§ **DOCUMENT EXTRACT**:
——
Raoul Owens (born 22 August 1994) is a London-based, British racing driver. He will compete in the VLN Endurance Championship based at the Nürburgring with Walkenhorst Motorsport BMW.

Career

Early years
It was in the UK at the age of 8 that Raoul Owens began competing in karting. Shortly after, in 2005 with the family move to South Africa, Raoul continued his early development by joining the Western Province Motoring Club. By the following year Raoul had his first substantial milestone, winning the Mini Max Regional Championship.

In 2009 he moved up to the South African Northern Region where he was able to race alongside sterner competition at circuits that included Zwartkops Raceway and Vereeniging. The reward was to end the season as Vice Champion in the Junior Max Vice Championship, as well in the Rotax SARMC National Series – all in his inaugural year. As a result, Raoul was eligible to compete in the season's highlight event, the Rotax Grand Finals held in Egypt.
Simultaneously the same year, Raoul was to be seen competing in Europe, this time in the Rotax European Max Series. This proved a huge success, with Raoul being ranked 8th in a field of 50 other drivers.
2010 was also busy, with Raoul competing solely on the international stage in the Euro Max Challenge Series at leading circuits in Europe, as well as in the UK in the 'Super1' National Series.

Formula Renault BARC
2011 saw the biggest step up in class for Raoul as he advanced to Europe's highest rated open-wheel category at this level, Formula Renault BARC. Consequently, Raoul was to compete for 2 years at some of the most iconic UK tracks including Donington Park, Thruxton, Snetterton, Croft, Brands Hatch and Silverstone – showcasing to crowds of up to 40,000.
——
§ **AVAILABLE DATA**:
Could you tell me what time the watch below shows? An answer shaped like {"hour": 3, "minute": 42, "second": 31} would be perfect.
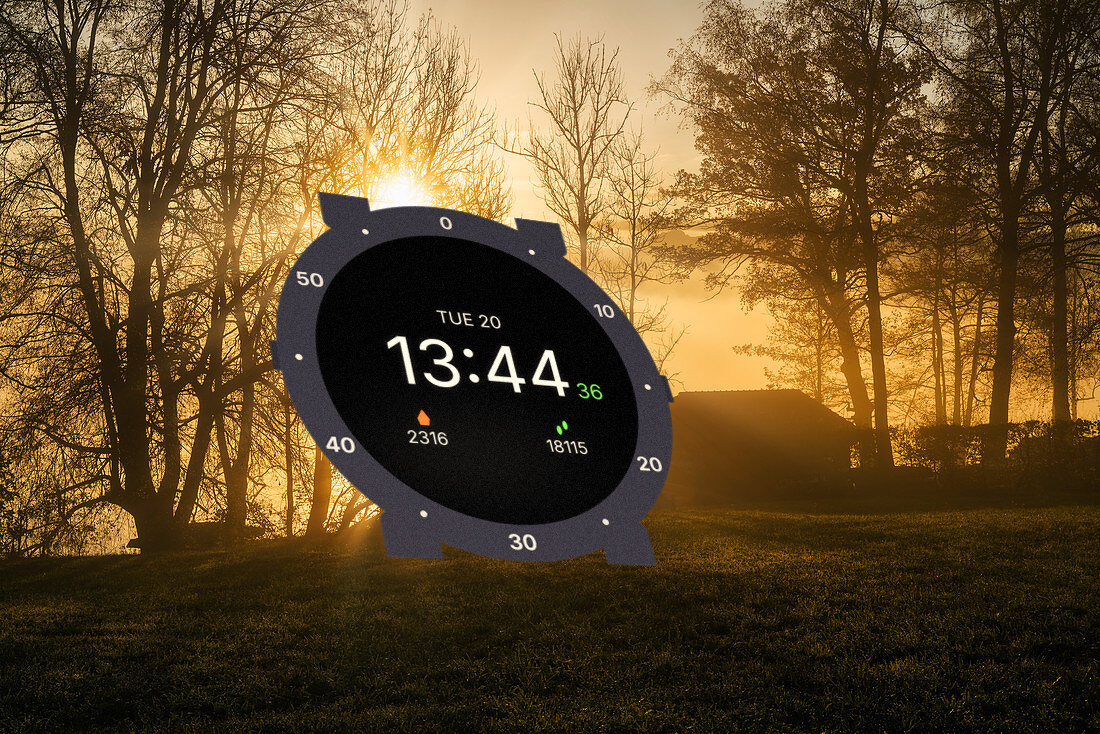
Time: {"hour": 13, "minute": 44, "second": 36}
——
§ **STATED EXERCISE**: Please extend the Raoul Owens racing profile, picking up right after its final sentence about the Formula Renault BARC seasons.

§ **RESPONSE BELOW**:
In the 2012 season he also competed in one-off competitions at Spa-Francorchamps, Magny-Cours and Le Mans. This year ended with an overall Top 10 finish.

Formula Renault Northern European Cup NEC

In 2013 Raoul embarked on a programme in mainland Europe with Mark Burdett Motorsport within the ranks of Formula Renault 2.0 Northern European Cup, racing in the hotly contested Northern European Cup (NEC) and increasing his exposure to the prestigious World Series by Renault (WSR) Formula Renault 2.0 category in 2014. 
To consolidate his skills in 2014, in addition to competing again in the Northern European Cup, Raoul competed in selected WSR events under wild cards. During this period Raoul worked with chief race engineer, Andy Miller – veteran of Formula One team Stewart GP.

Mazda Road To Indy

In 2015 Raoul relocated to Boston, USA to compete in the Mazda Road To Indy series in the Pro Mazda Championship. The Mazda Road To Indy (MRTI) series forms part of the support to the INDYCAR race calendar.
He initially joined JDC Motorsports for 6 races. 
Following this Raoul joined the Florida-based Pro Mazda Championship Team Pelfrey. The Pro Mazda category is part of the Road To Indy, which is the feeder series for IndyCar competition. His first race was in the 2015 Pro Mazda Winterfest series in advance of his debut in the Pro Mazda Championship.

Raoul's first foray in to the US was noteworthy for the number of in race accolades he won throughout the year, including the Quartermaster Hard Charger Award for most overtakes in a race at the Barber Motorsports Park.

RENAULT RS01 Trophy
2016 sees Raoul return to Europe to make the change and crossover in to GT Racing. He has joined the leading R-ace GP team competing in the 2016 Renault Sport Trophy in the new RS01 race car. The races are part of the World Series by Renault and support the European Le Mans Series.

Raoul ended the season with a creditable Top 10 position in this, the final year, of the 2016 Renault Sport Trophy.

2017 VLN Endurance Series,ADAC Qualifying Race 24HR Nürburgring and ADAC Zurich 24HR Race
Raoul competed in select rounds of the VLN Endurance Championship in 2017, along with the ADAC Qualifying Race 24h Nürburgring and the ADAC Zurich 24-Hour race. 
He scored a best finish of 4th in the VLN at the 9th round of the championship; finished 3rd at the ADAC Qualifying Race 24h Nürburgring.
Unfortunately, he failed to finish the ADAC Zurich 24-Hour race after running as high as 2nd place.

Statistics

Formula Renault 2.0 NEC 2013

Formula Renault 2.0 NEC 2014

Pro Mazda Championship

Renault Sport Trophy - Endurance Class 2016

Renault Sport Trophy - Pro Class 2016

Summary

References

External links
  Official Website
 YouTube Channel
 Driver Club Management (DCM)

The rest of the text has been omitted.